▶ [TASK TO COMPLETE]
Could you copy every line of the data that contains the word "nose"?

BEGIN RECORDS SHOWN

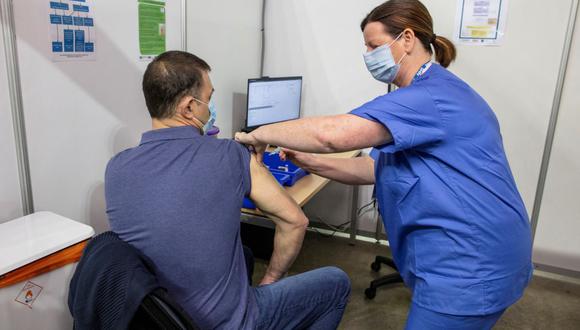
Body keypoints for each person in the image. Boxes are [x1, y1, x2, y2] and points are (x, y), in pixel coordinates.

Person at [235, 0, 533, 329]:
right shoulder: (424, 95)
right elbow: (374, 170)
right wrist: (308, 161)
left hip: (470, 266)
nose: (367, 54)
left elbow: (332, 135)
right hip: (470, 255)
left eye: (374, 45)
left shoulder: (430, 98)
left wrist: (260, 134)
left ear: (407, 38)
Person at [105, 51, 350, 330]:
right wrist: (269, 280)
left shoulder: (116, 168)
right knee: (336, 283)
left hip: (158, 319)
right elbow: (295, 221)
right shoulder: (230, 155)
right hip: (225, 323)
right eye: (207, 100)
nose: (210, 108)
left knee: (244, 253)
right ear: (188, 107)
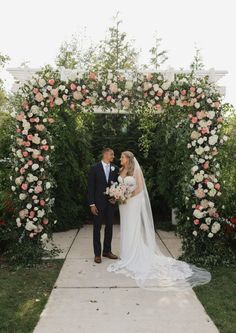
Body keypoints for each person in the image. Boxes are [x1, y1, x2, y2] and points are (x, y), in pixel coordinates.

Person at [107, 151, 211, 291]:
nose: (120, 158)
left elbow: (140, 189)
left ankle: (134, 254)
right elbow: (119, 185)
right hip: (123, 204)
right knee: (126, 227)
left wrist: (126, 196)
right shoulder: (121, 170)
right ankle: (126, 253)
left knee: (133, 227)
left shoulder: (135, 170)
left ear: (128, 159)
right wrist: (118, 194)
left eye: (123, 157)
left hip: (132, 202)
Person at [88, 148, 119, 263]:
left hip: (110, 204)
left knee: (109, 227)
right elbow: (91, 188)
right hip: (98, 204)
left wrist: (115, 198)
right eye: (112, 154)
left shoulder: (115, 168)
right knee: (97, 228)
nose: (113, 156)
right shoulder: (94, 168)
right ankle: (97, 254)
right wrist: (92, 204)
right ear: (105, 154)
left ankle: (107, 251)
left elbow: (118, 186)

END RECORDS SHOWN
BEGIN RECORDS SHOWN

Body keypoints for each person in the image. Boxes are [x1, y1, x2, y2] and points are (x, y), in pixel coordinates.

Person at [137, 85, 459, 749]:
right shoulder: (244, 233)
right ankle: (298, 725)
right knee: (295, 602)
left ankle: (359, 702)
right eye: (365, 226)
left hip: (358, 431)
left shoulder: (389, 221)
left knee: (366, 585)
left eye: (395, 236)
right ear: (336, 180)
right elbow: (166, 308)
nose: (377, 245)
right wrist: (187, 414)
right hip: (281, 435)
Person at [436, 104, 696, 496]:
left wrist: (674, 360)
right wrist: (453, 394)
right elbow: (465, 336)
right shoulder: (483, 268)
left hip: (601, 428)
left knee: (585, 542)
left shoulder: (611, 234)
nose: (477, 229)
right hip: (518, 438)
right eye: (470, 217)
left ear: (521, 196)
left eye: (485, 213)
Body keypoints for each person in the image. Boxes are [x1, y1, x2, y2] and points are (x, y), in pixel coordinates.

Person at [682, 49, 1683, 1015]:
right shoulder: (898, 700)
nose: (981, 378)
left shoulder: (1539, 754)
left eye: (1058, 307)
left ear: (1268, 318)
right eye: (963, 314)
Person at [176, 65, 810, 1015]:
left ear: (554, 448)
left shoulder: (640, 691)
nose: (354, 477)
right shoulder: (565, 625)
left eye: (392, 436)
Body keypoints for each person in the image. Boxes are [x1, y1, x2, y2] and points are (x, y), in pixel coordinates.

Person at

END RECORDS SHOWN

▶ [RESPONSE FOR THIS EXERCISE]
nose: (367, 54)
nose: (210, 108)
nose: (120, 158)
nose: (113, 156)
nose: (377, 245)
nose: (477, 229)
nose: (981, 378)
nose: (354, 477)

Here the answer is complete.